- The paper proposes a multi-agent Story Generator that integrates LLMs, dual memory storage, and knowledge graph-driven twist generation.
- It employs long-term and short-term memory strategies to maintain thematic coherence and mitigate theme drift in extended narratives.
- Experiments demonstrate significant improvements in narrative quality, with enhanced interestingness, logical consistency, and readability over baseline models.

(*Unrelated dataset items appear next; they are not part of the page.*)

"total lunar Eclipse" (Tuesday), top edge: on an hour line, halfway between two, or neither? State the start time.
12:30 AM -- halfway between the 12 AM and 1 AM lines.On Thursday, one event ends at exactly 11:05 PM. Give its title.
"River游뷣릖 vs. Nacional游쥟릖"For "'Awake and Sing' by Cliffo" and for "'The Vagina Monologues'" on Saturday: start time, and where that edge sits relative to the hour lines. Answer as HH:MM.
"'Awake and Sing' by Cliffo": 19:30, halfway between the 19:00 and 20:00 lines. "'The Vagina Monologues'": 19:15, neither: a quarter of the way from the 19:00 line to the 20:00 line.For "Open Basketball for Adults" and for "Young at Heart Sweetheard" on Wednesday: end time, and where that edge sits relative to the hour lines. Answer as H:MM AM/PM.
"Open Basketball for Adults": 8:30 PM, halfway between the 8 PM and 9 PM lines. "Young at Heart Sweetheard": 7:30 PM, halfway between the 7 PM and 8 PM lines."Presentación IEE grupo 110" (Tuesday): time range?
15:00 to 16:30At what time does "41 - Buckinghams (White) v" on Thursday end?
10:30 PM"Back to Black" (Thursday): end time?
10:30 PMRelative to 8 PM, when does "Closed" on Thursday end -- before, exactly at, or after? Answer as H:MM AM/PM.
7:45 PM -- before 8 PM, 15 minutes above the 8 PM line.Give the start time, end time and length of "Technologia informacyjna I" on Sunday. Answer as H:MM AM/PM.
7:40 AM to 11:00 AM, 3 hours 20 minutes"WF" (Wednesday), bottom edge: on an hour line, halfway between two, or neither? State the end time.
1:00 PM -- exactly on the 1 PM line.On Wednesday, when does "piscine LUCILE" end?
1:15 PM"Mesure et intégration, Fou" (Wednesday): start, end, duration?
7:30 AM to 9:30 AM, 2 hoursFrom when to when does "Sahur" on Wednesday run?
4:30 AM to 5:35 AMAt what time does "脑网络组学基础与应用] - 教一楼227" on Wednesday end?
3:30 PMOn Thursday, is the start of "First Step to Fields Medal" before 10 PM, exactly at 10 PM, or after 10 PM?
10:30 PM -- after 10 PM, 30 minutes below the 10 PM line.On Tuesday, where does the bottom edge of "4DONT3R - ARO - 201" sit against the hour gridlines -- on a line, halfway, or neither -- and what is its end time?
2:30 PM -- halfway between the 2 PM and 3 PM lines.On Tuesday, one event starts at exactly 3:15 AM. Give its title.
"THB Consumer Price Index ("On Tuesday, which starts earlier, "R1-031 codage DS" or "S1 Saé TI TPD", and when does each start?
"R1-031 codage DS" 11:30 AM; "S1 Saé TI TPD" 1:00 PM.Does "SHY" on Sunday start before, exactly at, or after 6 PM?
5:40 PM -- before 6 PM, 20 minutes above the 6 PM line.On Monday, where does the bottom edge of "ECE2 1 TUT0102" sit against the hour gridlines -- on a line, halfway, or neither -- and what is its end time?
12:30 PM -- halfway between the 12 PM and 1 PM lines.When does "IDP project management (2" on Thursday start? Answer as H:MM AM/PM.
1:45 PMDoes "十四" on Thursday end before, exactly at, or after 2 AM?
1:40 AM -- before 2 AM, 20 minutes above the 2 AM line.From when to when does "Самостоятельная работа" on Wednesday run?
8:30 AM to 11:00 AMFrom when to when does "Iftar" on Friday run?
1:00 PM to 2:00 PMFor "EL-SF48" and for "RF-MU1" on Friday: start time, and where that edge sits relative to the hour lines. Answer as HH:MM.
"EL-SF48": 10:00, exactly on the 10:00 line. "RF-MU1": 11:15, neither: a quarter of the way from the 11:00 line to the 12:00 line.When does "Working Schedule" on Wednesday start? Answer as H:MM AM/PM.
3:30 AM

Long Story Generation via Knowledge Graph and Literary Theory
Introduction
The paper "Long Story Generation via Knowledge Graph and Literary Theory" (2508.03137) proposes a novel approach to the generation of long-form stories, addressing the inherent challenges posed by theme drift and plot inconsistency in long text generation (LTG). Previous methodologies have primarily relied on outline-based generation, which often leads to a loss of thematic coherence and unappealing storylines. The authors introduce a multi-agent Story Generator structure that utilizes LLMs as core components, aiming to enhance narrative quality and logical consistency in extended storytelling endeavors.
Figure 1: Overview of the Story Generator structure.
Story Generator Architecture
The Story Generator operates through four structured stages: Story Starter, Outline Writing, Story Expander, and Story Ender. Each stage is crafted to ensure thematic consistency and engagement through the strategic use of memory storage and multi-agent interactions.
Memory Storage Strategy
To counter theme drift, the authors propose a memory storage framework comprising long-term and short-term memory components. Long-term memory anchors key story elements, while short-term memory retains recent outlines to maintain context continuity across segments. This dual memory approach mitigates the "Lost in the Middle" phenomenon, ensuring logical narrative flow over extended text spans.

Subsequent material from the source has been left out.